EU Member States have created cloud certification schemes such as C5 in Germany and SecNumCloud in France that contain sovereignty criteria. The DGIT, the IT service of the European Commission, has made a notable attempt in the context of public procurement to define sovereignty in the form of a scale of requirements.
All these attempts, although welcome, demonstrate the fragmentation of the EU market. Customers are often forced to navigate competing claims and complex technical language without clear standards by which to compare.
A truly sovereign cloud should ensure that data is controlled, accessed and governed exclusively within the customer's jurisdiction.
Achieving this does not mean withdrawing from global innovation.
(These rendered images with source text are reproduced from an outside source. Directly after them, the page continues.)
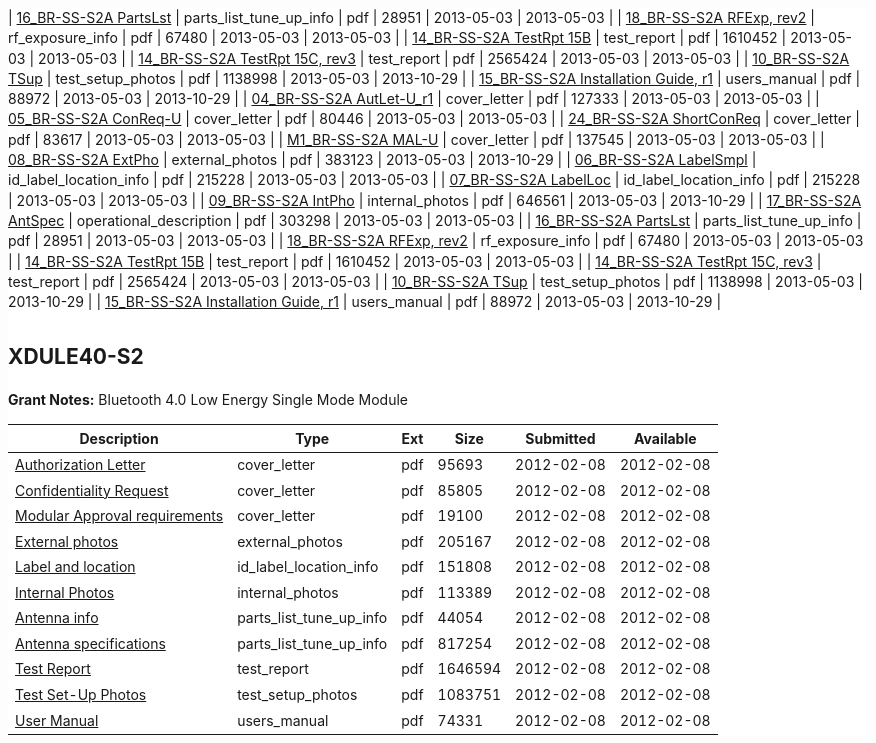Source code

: | [16_BR-SS-S2A PartsLst](XDU-SS-S2/71493162b32682203694b542b38e28b8/1956641.pdf) | parts_list_tune_up_info | pdf | 28951 | 2013-05-03 | 2013-05-03 |
| [18_BR-SS-S2A RFExp, rev2](XDU-SS-S2/71493162b32682203694b542b38e28b8/1956643.pdf) | rf_exposure_info | pdf | 67480 | 2013-05-03 | 2013-05-03 |
| [14_BR-SS-S2A TestRpt 15B](XDU-SS-S2/71493162b32682203694b542b38e28b8/1956638.pdf) | test_report | pdf | 1610452 | 2013-05-03 | 2013-05-03 |
| [14_BR-SS-S2A TestRpt 15C, rev3](XDU-SS-S2/71493162b32682203694b542b38e28b8/1956639.pdf) | test_report | pdf | 2565424 | 2013-05-03 | 2013-05-03 |
| [10_BR-SS-S2A TSup](XDU-SS-S2/71493162b32682203694b542b38e28b8/1956634.pdf) | test_setup_photos | pdf | 1138998 | 2013-05-03 | 2013-10-29 |
| [15_BR-SS-S2A Installation Guide, r1](XDU-SS-S2/71493162b32682203694b542b38e28b8/1956640.pdf) | users_manual | pdf | 88972 | 2013-05-03 | 2013-10-29 |
| [04_BR-SS-S2A AutLet-U_r1](XDU-SS-S2/eee635034123f86c72206cc4de7dd0cd/1956628.pdf) | cover_letter | pdf | 127333 | 2013-05-03 | 2013-05-03 |
| [05_BR-SS-S2A ConReq-U](XDU-SS-S2/eee635034123f86c72206cc4de7dd0cd/1956629.pdf) | cover_letter | pdf | 80446 | 2013-05-03 | 2013-05-03 |
| [24_BR-SS-S2A ShortConReq](XDU-SS-S2/eee635034123f86c72206cc4de7dd0cd/1956644.pdf) | cover_letter | pdf | 83617 | 2013-05-03 | 2013-05-03 |
| [M1_BR-SS-S2A MAL-U](XDU-SS-S2/eee635034123f86c72206cc4de7dd0cd/1956645.pdf) | cover_letter | pdf | 137545 | 2013-05-03 | 2013-05-03 |
| [08_BR-SS-S2A ExtPho](XDU-SS-S2/eee635034123f86c72206cc4de7dd0cd/1956632.pdf) | external_photos | pdf | 383123 | 2013-05-03 | 2013-10-29 |
| [06_BR-SS-S2A LabelSmpl](XDU-SS-S2/eee635034123f86c72206cc4de7dd0cd/1956630.pdf) | id_label_location_info | pdf | 215228 | 2013-05-03 | 2013-05-03 |
| [07_BR-SS-S2A LabelLoc](XDU-SS-S2/eee635034123f86c72206cc4de7dd0cd/1956631.pdf) | id_label_location_info | pdf | 215228 | 2013-05-03 | 2013-05-03 |
| [09_BR-SS-S2A IntPho](XDU-SS-S2/eee635034123f86c72206cc4de7dd0cd/1956633.pdf) | internal_photos | pdf | 646561 | 2013-05-03 | 2013-10-29 |
| [17_BR-SS-S2A AntSpec](XDU-SS-S2/eee635034123f86c72206cc4de7dd0cd/1956642.pdf) | operational_description | pdf | 303298 | 2013-05-03 | 2013-05-03 |
| [16_BR-SS-S2A PartsLst](XDU-SS-S2/eee635034123f86c72206cc4de7dd0cd/1956641.pdf) | parts_list_tune_up_info | pdf | 28951 | 2013-05-03 | 2013-05-03 |
| [18_BR-SS-S2A RFExp, rev2](XDU-SS-S2/eee635034123f86c72206cc4de7dd0cd/1956643.pdf) | rf_exposure_info | pdf | 67480 | 2013-05-03 | 2013-05-03 |
| [14_BR-SS-S2A TestRpt 15B](XDU-SS-S2/eee635034123f86c72206cc4de7dd0cd/1956638.pdf) | test_report | pdf | 1610452 | 2013-05-03 | 2013-05-03 |
| [14_BR-SS-S2A TestRpt 15C, rev3](XDU-SS-S2/eee635034123f86c72206cc4de7dd0cd/1956639.pdf) | test_report | pdf | 2565424 | 2013-05-03 | 2013-05-03 |
| [10_BR-SS-S2A TSup](XDU-SS-S2/eee635034123f86c72206cc4de7dd0cd/1956634.pdf) | test_setup_photos | pdf | 1138998 | 2013-05-03 | 2013-10-29 |
| [15_BR-SS-S2A Installation Guide, r1](XDU-SS-S2/eee635034123f86c72206cc4de7dd0cd/1956640.pdf) | users_manual | pdf | 88972 | 2013-05-03 | 2013-10-29 |
## XDULE40-S2
**Grant Notes:** Bluetooth 4.0 Low Energy Single Mode Module

| Description | Type | Ext | Size | Submitted | Available |
| ----------- | ---- | --- | ---- | --------- | --------- |
| [Authorization Letter](XDULE40-S2/cd3178b88a36ae2621b780df68f797a5/1632910.pdf) | cover_letter | pdf | 95693 | 2012-02-08 | 2012-02-08 |
| [Confidentiality Request](XDULE40-S2/cd3178b88a36ae2621b780df68f797a5/1632911.pdf) | cover_letter | pdf | 85805 | 2012-02-08 | 2012-02-08 |
| [Modular Approval requirements](XDULE40-S2/cd3178b88a36ae2621b780df68f797a5/1632912.pdf) | cover_letter | pdf | 19100 | 2012-02-08 | 2012-02-08 |
| [External photos](XDULE40-S2/cd3178b88a36ae2621b780df68f797a5/1632920.pdf) | external_photos | pdf | 205167 | 2012-02-08 | 2012-02-08 |
| [Label and location](XDULE40-S2/cd3178b88a36ae2621b780df68f797a5/1632915.pdf) | id_label_location_info | pdf | 151808 | 2012-02-08 | 2012-02-08 |
| [Internal Photos](XDULE40-S2/cd3178b88a36ae2621b780df68f797a5/1632913.pdf) | internal_photos | pdf | 113389 | 2012-02-08 | 2012-02-08 |
| [Antenna info](XDULE40-S2/cd3178b88a36ae2621b780df68f797a5/1632916.pdf) | parts_list_tune_up_info | pdf | 44054 | 2012-02-08 | 2012-02-08 |
| [Antenna specifications](XDULE40-S2/cd3178b88a36ae2621b780df68f797a5/1632917.pdf) | parts_list_tune_up_info | pdf | 817254 | 2012-02-08 | 2012-02-08 |
| [Test Report](XDULE40-S2/cd3178b88a36ae2621b780df68f797a5/1632903.pdf) | test_report | pdf | 1646594 | 2012-02-08 | 2012-02-08 |
| [Test Set-Up Photos](XDULE40-S2/cd3178b88a36ae2621b780df68f797a5/1632908.pdf) | test_setup_photos | pdf | 1083751 | 2012-02-08 | 2012-02-08 |
| [User Manual](XDULE40-S2/cd3178b88a36ae2621b780df68f797a5/1632919.pdf) | users_manual | pdf | 74331 | 2012-02-08 | 2012-02-08 |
It requires allowing local providers to provide services that meet sovereignty criteria without compromise. European cloud service providers such as Redcentric and ANS are well positioned to play this role.
By operating under local legal and compliance frameworks and investing locally, they can give organizations genuine control over their data. In many cases, this control is best achieved through private cloud environments, where infrastructure, governance, and operational authority can be directly aligned with sovereignty requirements.
Technology providers have a role to play in supporting this ecosystem. By providing platforms, infrastructure software and interoperability frameworks, they can empower local providers without becoming operators themselves.
This distinction matters. It avoids entanglement with foreign jurisdictions while fostering an environment in which sovereignty is embedded by design rather than consolidated afterward.
A sovereign future by design
As the market evolves, the focus shifts from whether a sovereign cloud exists to whether it truly meets customer needs. Compliance and local accommodation claims must be weighed against jurisdictional control. Cloud services must be designed for sovereignty from the ground up, with governance structures aligned with the data they protect.
In the end, the sovereign cloud debate goes beyond technology. It reflects broader issues of trust, independence, skills development, economic growth, resilience and control in the digital economy. For both companies and governments, overcoming the hype will be essential to ensuring that sovereignty is real, not rhetoric.